▶ [Extrait du texte]

La Tranchée
des Baïonnettes
Plusieurs hypothèses
ont été écrites sur la " Tranchée des
Baïonnettes ", des plus exaltés aux plus réalistes.
Il y a la version officielle,
que l'on a concervé dans nos mémoires, que l'on raconte
dans nos écoles et aux " touristes ". Des soldats attendant
debout au créneaux, prêt à partir à l'assaut
sous un bombardement incroyable. Soudain, un gros obus tombe tout proche,
une immense vague de terre se soulève et recouvre instantanément
les pauvres soldats.
Cette hypothèse est la plus séduisante, car elle cadre parfaitement
avec les horreurs et la violence que l'on imagine des combats de Verdun.
On sait de plus qu'il y a eu de nombreux enterrés vivant, et certains
témoignages dignes de fois nous le prouvent.
Témoignage d'Emile HUET : "
En montant à l'attaque, j'ai vu des choses horribles ; des hommes
d'un régiment qui était sur notre gauche, au nombre d'une
compagnie environ, se trouvaient dans un bout de tranchée qui avait
été épargné. Au moment où nous passions,
le bombardement était épouvantable. Le tir de barrage est
tombé juste sur cette tranchée et a recouvert tous les hommes
qui étaient dedans. On pouvait voir la terre se soulever par l'effort
de tous ces malheureux. J'ai toujours cette vision devant les yeux. "
Témoignage de G. MARYBRASSE : "
Nous sommes dans une longue tranchée, pleine de morts ; une odeur
affreuse monte de l'immense charnier. Soudain, le barrage boche se déclenche.
Je vois des camarades, les yeux agrandis par l'épouvante, regarder
vers le ciel, frappés de stupeur : Je regarde à mon tour,
et je vois, retombant d'au moins 20 mètres, une pauvre chose inerte,
bras et jambes ballantes, comme un pantin sans articulations qu'on aurait
jeté d'un avion, d'un ballon. C'est un camarade qui a été
soulevé comme une plume par le déplacement d'air d'un obus.
Quelques minutes plus tard, un obus éclate si près de moi
(1,50 m à peine) que je vois très nettement une boule de
feu. Par miracle, je ne suis que légèrement blessé,
et je vais dans un petit gourbi, à flanc de ravin pour y attendre
la relève. Je partage l'étroit abri avec un autre blessé.
Avec quelle joie je savoure la possibilité de pouvoir m'étendre
enfin, chose inespérée depuis onze jours ! Mon camarade
sur le dos, moi sur le côté, nous nous endormons. Tout à
coup, un tir de barrage éclate tout près et un obus tombe
juste au-dessus de nous, nous ensevelissant. Alors pour nous, le bombardement
devient lointain, lointain
je me rends compte du tragique de la
situation ; si personne ne vient à notre secours, nous sommes perdus.

▶ [Votre objectif] Relevez toutes les indications chiffrées de distance ou de durée que contient l'extrait sur la Tranchée des Baïonnettes. Seul l'extrait doit servir de base.

▶ [Matériel fourni]
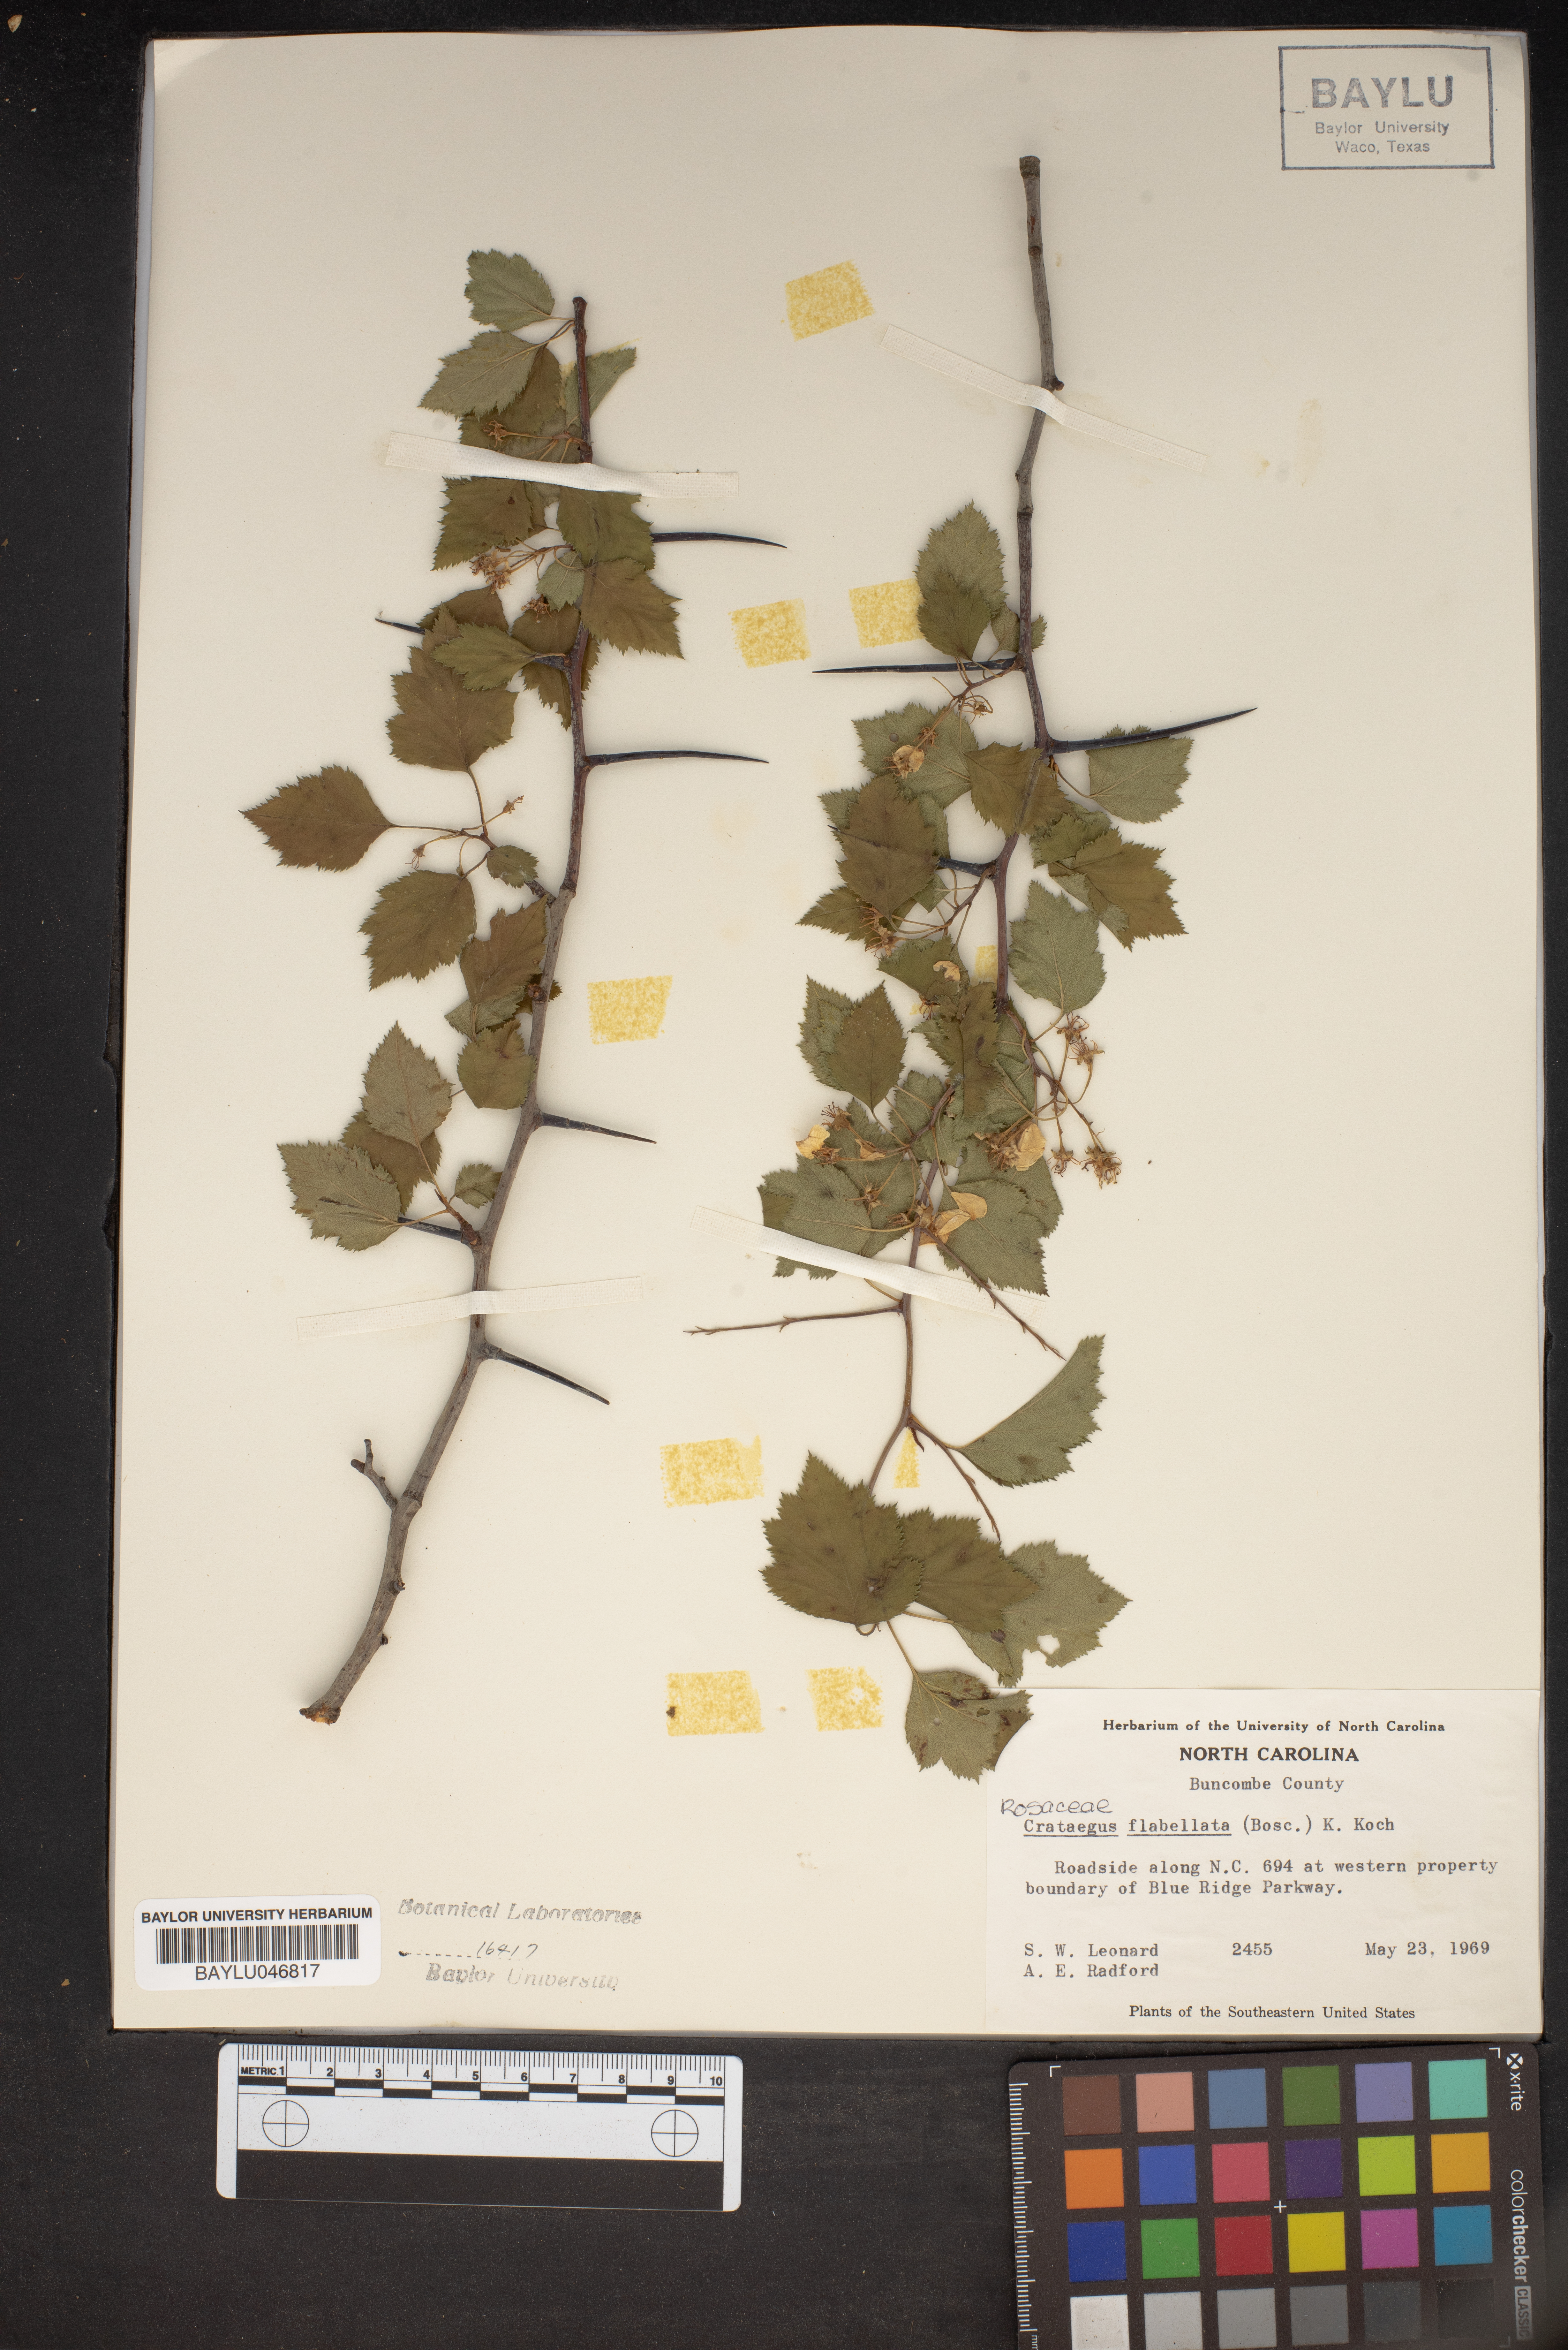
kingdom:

▶ [Réponse ci-dessous]
- au moins 20 mètres
- 1,50 m à peine
- onze jours